_Collected data:_
- Opening Delimiter -

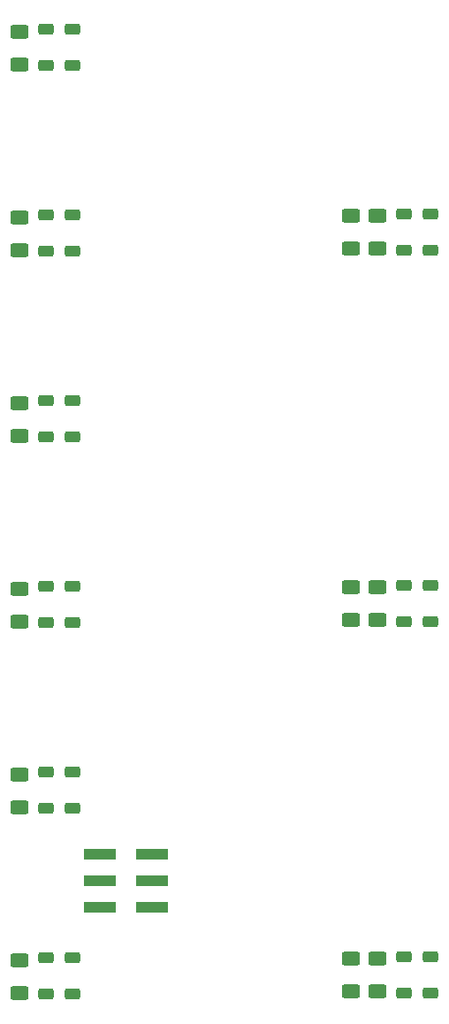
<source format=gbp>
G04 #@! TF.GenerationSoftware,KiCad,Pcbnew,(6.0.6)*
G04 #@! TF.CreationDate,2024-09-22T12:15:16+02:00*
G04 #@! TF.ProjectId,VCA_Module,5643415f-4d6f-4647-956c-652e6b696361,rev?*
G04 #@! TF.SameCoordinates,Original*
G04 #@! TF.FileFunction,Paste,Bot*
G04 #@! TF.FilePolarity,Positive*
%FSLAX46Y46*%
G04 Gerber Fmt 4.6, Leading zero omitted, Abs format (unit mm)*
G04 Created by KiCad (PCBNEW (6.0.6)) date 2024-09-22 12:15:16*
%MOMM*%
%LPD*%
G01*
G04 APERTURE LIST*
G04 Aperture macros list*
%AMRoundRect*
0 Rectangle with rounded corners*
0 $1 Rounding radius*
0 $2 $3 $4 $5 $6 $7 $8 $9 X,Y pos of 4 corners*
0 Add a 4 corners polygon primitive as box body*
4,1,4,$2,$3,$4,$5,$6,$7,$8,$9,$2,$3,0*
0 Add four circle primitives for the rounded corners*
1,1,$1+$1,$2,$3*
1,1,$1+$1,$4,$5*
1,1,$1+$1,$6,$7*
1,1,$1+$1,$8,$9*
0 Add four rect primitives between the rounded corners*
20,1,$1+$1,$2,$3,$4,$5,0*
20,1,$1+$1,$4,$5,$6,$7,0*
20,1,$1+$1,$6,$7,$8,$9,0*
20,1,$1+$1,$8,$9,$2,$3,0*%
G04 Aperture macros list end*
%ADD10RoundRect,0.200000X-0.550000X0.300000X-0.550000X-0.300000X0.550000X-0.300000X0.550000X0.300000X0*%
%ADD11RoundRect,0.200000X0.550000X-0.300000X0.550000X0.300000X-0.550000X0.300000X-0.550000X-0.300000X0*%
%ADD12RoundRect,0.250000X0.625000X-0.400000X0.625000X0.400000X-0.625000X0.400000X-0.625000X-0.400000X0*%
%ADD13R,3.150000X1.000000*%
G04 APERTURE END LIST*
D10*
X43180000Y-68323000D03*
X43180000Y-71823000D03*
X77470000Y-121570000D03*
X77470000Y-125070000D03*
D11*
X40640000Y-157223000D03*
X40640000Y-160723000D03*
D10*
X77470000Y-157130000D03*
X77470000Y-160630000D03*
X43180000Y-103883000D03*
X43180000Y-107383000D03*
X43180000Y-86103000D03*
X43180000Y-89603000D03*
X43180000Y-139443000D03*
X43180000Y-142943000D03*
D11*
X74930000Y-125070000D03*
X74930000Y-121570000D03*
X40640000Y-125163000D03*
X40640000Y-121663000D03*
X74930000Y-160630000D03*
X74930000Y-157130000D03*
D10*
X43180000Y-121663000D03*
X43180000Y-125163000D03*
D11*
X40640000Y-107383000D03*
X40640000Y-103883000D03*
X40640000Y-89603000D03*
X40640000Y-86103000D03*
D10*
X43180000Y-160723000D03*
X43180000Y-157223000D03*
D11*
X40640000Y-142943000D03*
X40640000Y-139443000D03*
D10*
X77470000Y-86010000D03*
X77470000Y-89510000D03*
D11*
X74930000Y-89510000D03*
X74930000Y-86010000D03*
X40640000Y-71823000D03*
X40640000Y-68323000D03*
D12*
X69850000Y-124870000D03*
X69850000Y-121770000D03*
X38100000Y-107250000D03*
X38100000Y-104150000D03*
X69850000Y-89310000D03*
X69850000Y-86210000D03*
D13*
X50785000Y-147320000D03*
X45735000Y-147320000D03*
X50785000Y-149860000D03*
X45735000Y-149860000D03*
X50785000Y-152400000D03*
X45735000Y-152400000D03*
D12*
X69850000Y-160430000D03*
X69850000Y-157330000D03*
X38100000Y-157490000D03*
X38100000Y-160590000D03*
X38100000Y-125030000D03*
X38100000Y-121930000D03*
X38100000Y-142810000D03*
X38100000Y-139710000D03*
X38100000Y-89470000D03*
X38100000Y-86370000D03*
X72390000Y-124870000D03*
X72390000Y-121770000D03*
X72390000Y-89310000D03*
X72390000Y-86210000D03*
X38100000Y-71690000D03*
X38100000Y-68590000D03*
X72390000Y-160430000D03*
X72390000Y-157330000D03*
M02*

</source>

- Closing Delimiter -
- Opening Delimiter -

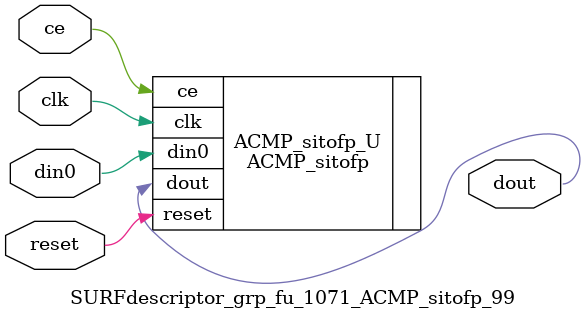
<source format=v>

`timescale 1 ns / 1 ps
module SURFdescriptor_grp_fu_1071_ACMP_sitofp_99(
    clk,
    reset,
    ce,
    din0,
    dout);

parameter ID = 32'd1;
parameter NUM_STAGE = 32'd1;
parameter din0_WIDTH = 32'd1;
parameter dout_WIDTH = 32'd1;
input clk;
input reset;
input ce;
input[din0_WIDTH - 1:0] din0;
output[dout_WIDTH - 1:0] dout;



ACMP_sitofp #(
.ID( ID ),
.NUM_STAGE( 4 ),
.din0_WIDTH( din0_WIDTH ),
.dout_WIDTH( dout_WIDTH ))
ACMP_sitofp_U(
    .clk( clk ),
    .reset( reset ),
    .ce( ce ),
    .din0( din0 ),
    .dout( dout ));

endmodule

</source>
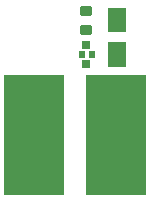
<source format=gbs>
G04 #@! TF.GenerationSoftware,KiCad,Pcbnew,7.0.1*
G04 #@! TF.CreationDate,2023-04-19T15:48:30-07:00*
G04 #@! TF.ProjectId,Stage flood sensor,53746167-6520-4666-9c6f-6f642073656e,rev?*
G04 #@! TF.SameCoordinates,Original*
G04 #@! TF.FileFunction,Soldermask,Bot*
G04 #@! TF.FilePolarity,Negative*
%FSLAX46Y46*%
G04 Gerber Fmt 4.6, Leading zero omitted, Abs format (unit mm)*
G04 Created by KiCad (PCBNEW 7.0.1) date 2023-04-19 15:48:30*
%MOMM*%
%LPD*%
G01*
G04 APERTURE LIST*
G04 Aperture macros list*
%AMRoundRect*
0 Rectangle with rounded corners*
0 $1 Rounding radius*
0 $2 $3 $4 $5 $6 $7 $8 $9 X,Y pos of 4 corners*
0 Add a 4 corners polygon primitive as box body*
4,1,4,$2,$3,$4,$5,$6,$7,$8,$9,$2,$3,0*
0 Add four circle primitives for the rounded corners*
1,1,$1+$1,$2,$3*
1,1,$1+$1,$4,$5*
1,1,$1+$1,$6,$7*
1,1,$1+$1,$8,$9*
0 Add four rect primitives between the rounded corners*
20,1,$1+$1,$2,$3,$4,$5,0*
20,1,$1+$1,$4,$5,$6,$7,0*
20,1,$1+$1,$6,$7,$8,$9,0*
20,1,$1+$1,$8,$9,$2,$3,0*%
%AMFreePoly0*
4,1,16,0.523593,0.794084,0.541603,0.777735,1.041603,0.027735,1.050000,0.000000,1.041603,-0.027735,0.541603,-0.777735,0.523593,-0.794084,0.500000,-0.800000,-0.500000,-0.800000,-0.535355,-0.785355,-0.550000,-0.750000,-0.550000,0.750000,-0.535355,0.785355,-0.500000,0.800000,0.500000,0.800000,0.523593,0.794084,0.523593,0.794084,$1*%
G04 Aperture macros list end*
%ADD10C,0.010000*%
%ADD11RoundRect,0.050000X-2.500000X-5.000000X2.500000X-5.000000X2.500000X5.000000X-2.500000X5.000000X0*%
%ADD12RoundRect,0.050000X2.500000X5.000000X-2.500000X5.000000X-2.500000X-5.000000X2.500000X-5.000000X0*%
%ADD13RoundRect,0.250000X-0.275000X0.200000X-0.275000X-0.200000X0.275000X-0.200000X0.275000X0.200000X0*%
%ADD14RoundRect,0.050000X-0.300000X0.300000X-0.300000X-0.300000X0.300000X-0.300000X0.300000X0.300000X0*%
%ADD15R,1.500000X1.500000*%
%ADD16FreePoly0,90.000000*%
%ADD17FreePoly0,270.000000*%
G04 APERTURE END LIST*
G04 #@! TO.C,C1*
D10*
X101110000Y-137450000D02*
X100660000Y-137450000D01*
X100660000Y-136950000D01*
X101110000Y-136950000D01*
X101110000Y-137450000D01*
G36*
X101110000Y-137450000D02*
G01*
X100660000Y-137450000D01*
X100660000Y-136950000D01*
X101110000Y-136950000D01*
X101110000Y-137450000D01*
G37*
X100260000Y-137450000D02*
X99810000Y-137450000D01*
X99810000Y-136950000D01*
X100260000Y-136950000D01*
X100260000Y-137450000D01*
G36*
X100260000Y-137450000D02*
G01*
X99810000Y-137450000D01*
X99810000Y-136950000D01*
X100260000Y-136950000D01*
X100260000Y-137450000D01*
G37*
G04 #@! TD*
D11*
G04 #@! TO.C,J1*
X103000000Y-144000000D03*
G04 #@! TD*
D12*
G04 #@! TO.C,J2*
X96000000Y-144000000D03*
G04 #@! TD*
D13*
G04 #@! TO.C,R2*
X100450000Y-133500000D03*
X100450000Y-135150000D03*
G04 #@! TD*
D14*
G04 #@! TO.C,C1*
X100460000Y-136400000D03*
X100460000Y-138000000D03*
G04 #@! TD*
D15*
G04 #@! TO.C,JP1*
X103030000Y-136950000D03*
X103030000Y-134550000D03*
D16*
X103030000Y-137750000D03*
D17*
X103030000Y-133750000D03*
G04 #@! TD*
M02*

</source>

- Closing Delimiter -

Report back each line of the entries that holds the string "Created".

G04 Created by KiCad (PCBNEW (6.0.6)) date 2024-09-22 12:15:16*
G04 Created by KiCad (PCBNEW 7.0.1) date 2023-04-19 15:48:30*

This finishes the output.